Pakistan: Jamat-e-Islami chief Sirajul Haq calls for implementation of Sharia law
Nov 12, 2021
Islamabad [Pakistan], November 12 : Calls for the implementation of Sharia law by Jamat-e-Islami Chairman, Sirajul Haq in Pakistan indicate the growing threat of radicalism in the country.
Haq said that the secular parties wanted to destroy the ideological identity of the country, according to Pakistan vernacular media.
He blamed such parties for tarnishing the image of Pakistan and depriving the people of development and prosperity.
He said that unrest, unemployment. and inflation has made people's lives miserable and stressed the implementation of the Islamic Sharia system to solve the above-mentioned problems.
Haq also defied a usurious economy, the act of lending money at an interest rate that is forbidden by Sharia law.

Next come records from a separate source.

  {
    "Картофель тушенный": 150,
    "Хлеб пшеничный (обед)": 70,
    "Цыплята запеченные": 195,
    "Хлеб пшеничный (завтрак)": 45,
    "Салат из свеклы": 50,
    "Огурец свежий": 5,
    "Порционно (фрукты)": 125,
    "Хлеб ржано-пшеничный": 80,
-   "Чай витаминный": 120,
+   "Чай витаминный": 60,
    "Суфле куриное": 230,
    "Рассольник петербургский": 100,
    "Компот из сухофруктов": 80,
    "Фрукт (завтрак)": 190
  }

"The solution to all problems lies in the implementation of the Islamic Sharia System. Pakistan cannot move forward without eradicating the usurious economy," said Haq.

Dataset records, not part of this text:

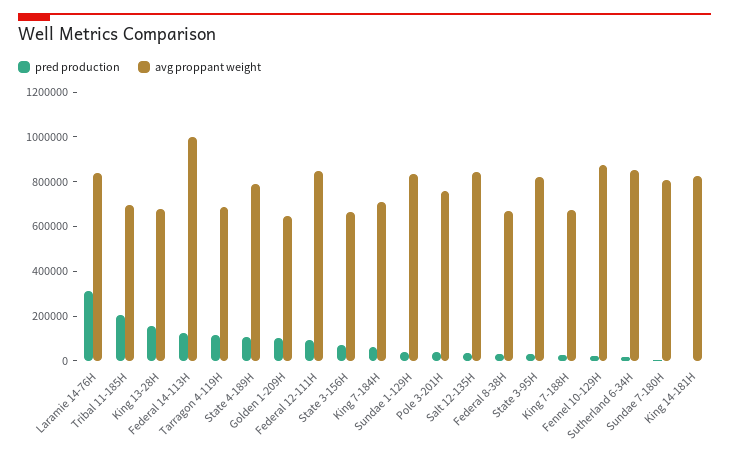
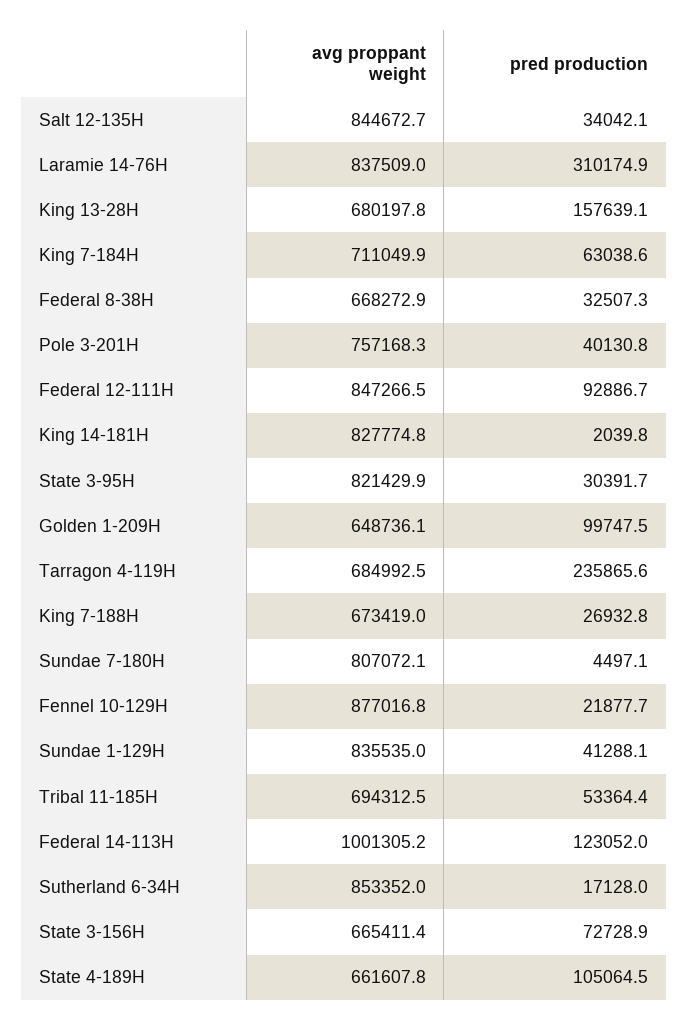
  {
    "pred production": {
      "Laramie 14-76H": 310174.9,
-     "Tribal 11-185H": 200000,
+     "Tribal 11-185H": 53364.4,
      "King 13-28H": 157639.1,
      "Federal 14-113H": 123052,
-     "Tarragon 4-119H": 100000,
+     "Tarragon 4-119H": 235865.6,
      "State 4-189H": 105064.5,
      "Golden 1-209H": 99747.5,
      "Federal 12-111H": 92886.7,
      "State 3-156H": 72728.9,
      "King 7-184H": 63038.6,
      "Sundae 1-129H": 41288.1,
      "Pole 3-201H": 40130.8,
      "Salt 12-135H": 34042.1,
      "Federal 8-38H": 32507.3,
      "State 3-95H": 30391.7,
      "King 7-188H": 26932.8,
      "Fennel 10-129H": 21877.7,
      "Sutherland 6-34H": 17128,
      "Sundae 7-180H": 4497.1,
      "King 14-181H": 2039.8
    },
    "avg proppant weight": {
      "Laramie 14-76H": 837509,
      "Tribal 11-185H": 694312.5,
      "King 13-28H": 680197.8,
      "Federal 14-113H": 1001305.2,
      "Tarragon 4-119H": 684992.5,
-     "State 4-189H": 800000,
+     "State 4-189H": 661607.8,
      "Golden 1-209H": 648736.1,
      "Federal 12-111H": 847266.5,
      "State 3-156H": 665411.4,
      "King 7-184H": 711049.9,
      "Sundae 1-129H": 835535,
      "Pole 3-201H": 757168.3,
      "Salt 12-135H": 844672.7,
      "Federal 8-38H": 668272.9,
      "State 3-95H": 821429.9,
      "King 7-188H": 673419,
      "Fennel 10-129H": 877016.8,
      "Sutherland 6-34H": 853352,
      "Sundae 7-180H": 807072.1,
      "King 14-181H": 827774.8
    }
  }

He also lashed at Imran Khan-led Pakistan Tehreek-e-Insaf (PTI) government for cheating the nation.
"PTI cheated the nation and continued the politics of the status quo. The present government used the slogan of the state of Madinah only to deceive the people," said Haq.
In Pakistan, Islamist politics caters to Islamic majoritarianism. It was this takfiri (apostatizing) radicalism that saw the state excommunicate Ahmadiyya Islam in 1974, followed by increasing hostility toward Shia Islam under the Islamist military dictatorship of Zia-ul-Haq in the 1980s.

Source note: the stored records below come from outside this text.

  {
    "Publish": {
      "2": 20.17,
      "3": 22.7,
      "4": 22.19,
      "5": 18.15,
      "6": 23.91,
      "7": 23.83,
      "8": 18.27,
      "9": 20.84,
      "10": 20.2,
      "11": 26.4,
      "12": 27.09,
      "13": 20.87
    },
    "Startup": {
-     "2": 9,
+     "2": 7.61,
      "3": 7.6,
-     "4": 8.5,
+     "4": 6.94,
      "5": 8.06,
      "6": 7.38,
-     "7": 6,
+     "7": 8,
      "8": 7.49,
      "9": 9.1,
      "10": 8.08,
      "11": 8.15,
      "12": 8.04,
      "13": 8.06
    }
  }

The most violent manifestation of radical Islam has been witnessed from the Tehrik-e-Labbaik Pakistan (TLP). The TLP has not only targeted Ahmadis, but it has also taken up blasphemy against Islam as a rallying cry, with its orchestrated mobs often choking Pakistani cities since the group's formation five years ago.
Earlier this year, the TLP led violent anti-France protests nationwide following French satirical magazine Charlie Hebdo's publication of the Prophet's caricatures last year.